— begin TASK INPUTS —

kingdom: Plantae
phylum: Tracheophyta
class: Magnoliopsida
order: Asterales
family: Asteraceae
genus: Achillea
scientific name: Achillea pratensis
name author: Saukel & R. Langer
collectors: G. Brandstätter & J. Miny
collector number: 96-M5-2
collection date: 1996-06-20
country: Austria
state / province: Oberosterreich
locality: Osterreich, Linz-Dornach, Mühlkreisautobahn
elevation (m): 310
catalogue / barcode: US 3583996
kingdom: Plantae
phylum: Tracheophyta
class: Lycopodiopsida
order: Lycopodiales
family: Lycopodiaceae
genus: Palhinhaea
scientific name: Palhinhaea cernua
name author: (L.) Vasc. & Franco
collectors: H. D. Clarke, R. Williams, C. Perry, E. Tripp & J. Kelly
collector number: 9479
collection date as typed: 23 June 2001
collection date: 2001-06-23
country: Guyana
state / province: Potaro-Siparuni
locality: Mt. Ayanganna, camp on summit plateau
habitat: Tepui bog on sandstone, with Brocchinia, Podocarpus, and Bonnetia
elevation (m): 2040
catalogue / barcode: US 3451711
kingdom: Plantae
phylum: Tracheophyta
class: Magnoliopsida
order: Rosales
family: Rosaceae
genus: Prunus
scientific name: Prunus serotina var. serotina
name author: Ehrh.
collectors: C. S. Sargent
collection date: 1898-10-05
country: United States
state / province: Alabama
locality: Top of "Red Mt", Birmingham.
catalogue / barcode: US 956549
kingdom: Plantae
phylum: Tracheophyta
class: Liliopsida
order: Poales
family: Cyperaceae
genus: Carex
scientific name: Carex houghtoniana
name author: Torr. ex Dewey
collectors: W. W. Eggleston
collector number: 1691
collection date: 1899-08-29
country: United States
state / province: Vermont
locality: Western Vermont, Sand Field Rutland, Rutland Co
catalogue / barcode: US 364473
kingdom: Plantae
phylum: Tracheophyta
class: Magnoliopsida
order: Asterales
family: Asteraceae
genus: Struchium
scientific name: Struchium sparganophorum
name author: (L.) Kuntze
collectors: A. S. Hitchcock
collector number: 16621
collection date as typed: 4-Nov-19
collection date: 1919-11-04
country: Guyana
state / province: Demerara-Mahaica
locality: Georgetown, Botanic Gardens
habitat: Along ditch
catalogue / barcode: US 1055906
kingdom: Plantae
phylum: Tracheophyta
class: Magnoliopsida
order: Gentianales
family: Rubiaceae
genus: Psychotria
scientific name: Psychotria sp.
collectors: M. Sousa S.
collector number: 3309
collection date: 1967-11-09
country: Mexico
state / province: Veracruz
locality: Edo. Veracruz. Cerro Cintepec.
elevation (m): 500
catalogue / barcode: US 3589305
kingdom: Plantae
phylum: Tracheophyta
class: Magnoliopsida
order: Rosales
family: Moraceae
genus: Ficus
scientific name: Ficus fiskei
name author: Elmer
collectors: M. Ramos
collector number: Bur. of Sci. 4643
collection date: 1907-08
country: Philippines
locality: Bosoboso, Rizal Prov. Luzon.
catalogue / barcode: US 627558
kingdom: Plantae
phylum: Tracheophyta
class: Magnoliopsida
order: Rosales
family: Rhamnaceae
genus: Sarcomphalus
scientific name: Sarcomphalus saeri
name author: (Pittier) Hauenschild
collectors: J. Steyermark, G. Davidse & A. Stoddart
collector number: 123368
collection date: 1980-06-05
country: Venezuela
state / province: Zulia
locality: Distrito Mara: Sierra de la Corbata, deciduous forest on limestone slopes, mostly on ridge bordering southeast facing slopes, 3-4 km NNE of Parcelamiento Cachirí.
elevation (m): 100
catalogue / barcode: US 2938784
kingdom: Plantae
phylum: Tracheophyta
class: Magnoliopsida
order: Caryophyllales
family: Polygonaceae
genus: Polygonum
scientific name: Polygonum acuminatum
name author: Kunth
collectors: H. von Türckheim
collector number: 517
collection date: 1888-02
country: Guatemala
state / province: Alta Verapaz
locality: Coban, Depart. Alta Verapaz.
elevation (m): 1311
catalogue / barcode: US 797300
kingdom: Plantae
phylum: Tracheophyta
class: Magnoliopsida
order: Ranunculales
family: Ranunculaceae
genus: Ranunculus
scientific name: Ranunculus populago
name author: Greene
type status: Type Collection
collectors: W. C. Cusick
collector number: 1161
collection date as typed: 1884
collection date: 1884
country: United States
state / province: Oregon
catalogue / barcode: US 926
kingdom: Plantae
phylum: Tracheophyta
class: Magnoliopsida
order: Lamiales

— end TASK INPUTS —

◆ TASK DESCRIPTION
Please echo every line of the data above without changing anything.

◆ ANSWER TO THE TASK
kingdom: Plantae
phylum: Tracheophyta
class: Magnoliopsida
order: Asterales
family: Asteraceae
genus: Achillea
scientific name: Achillea pratensis
name author: Saukel & R. Langer
collectors: G. Brandstätter & J. Miny
collector number: 96-M5-2
collection date: 1996-06-20
country: Austria
state / province: Oberosterreich
locality: Osterreich, Linz-Dornach, Mühlkreisautobahn
elevation (m): 310
catalogue / barcode: US 3583996
kingdom: Plantae
phylum: Tracheophyta
class: Lycopodiopsida
order: Lycopodiales
family: Lycopodiaceae
genus: Palhinhaea
scientific name: Palhinhaea cernua
name author: (L.) Vasc. & Franco
collectors: H. D. Clarke, R. Williams, C. Perry, E. Tripp & J. Kelly
collector number: 9479
collection date as typed: 23 June 2001
collection date: 2001-06-23
country: Guyana
state / province: Potaro-Siparuni
locality: Mt. Ayanganna, camp on summit plateau
habitat: Tepui bog on sandstone, with Brocchinia, Podocarpus, and Bonnetia
elevation (m): 2040
catalogue / barcode: US 3451711
kingdom: Plantae
phylum: Tracheophyta
class: Magnoliopsida
order: Rosales
family: Rosaceae
genus: Prunus
scientific name: Prunus serotina var. serotina
name author: Ehrh.
collectors: C. S. Sargent
collection date: 1898-10-05
country: United States
state / province: Alabama
locality: Top of "Red Mt", Birmingham.
catalogue / barcode: US 956549
kingdom: Plantae
phylum: Tracheophyta
class: Liliopsida
order: Poales
family: Cyperaceae
genus: Carex
scientific name: Carex houghtoniana
name author: Torr. ex Dewey
collectors: W. W. Eggleston
collector number: 1691
collection date: 1899-08-29
country: United States
state / province: Vermont
locality: Western Vermont, Sand Field Rutland, Rutland Co
catalogue / barcode: US 364473
kingdom: Plantae
phylum: Tracheophyta
class: Magnoliopsida
order: Asterales
family: Asteraceae
genus: Struchium
scientific name: Struchium sparganophorum
name author: (L.) Kuntze
collectors: A. S. Hitchcock
collector number: 16621
collection date as typed: 4-Nov-19
collection date: 1919-11-04
country: Guyana
state / province: Demerara-Mahaica
locality: Georgetown, Botanic Gardens
habitat: Along ditch
catalogue / barcode: US 1055906
kingdom: Plantae
phylum: Tracheophyta
class: Magnoliopsida
order: Gentianales
family: Rubiaceae
genus: Psychotria
scientific name: Psychotria sp.
collectors: M. Sousa S.
collector number: 3309
collection date: 1967-11-09
country: Mexico
state / province: Veracruz
locality: Edo. Veracruz. Cerro Cintepec.
elevation (m): 500
catalogue / barcode: US 3589305
kingdom: Plantae
phylum: Tracheophyta
class: Magnoliopsida
order: Rosales
family: Moraceae
genus: Ficus
scientific name: Ficus fiskei
name author: Elmer
collectors: M. Ramos
collector number: Bur. of Sci. 4643
collection date: 1907-08
country: Philippines
locality: Bosoboso, Rizal Prov. Luzon.
catalogue / barcode: US 627558
kingdom: Plantae
phylum: Tracheophyta
class: Magnoliopsida
order: Rosales
family: Rhamnaceae
genus: Sarcomphalus
scientific name: Sarcomphalus saeri
name author: (Pittier) Hauenschild
collectors: J. Steyermark, G. Davidse & A. Stoddart
collector number: 123368
collection date: 1980-06-05
country: Venezuela
state / province: Zulia
locality: Distrito Mara: Sierra de la Corbata, deciduous forest on limestone slopes, mostly on ridge bordering southeast facing slopes, 3-4 km NNE of Parcelamiento Cachirí.
elevation (m): 100
catalogue / barcode: US 2938784
kingdom: Plantae
phylum: Tracheophyta
class: Magnoliopsida
order: Caryophyllales
family: Polygonaceae
genus: Polygonum
scientific name: Polygonum acuminatum
name author: Kunth
collectors: H. von Türckheim
collector number: 517
collection date: 1888-02
country: Guatemala
state / province: Alta Verapaz
locality: Coban, Depart. Alta Verapaz.
elevation (m): 1311
catalogue / barcode: US 797300
kingdom: Plantae
phylum: Tracheophyta
class: Magnoliopsida
order: Ranunculales
family: Ranunculaceae
genus: Ranunculus
scientific name: Ranunculus populago
name author: Greene
type status: Type Collection
collectors: W. C. Cusick
collector number: 1161
collection date as typed: 1884
collection date: 1884
country: United States
state / province: Oregon
catalogue / barcode: US 926
kingdom: Plantae
phylum: Tracheophyta
class: Magnoliopsida
order: Lamiales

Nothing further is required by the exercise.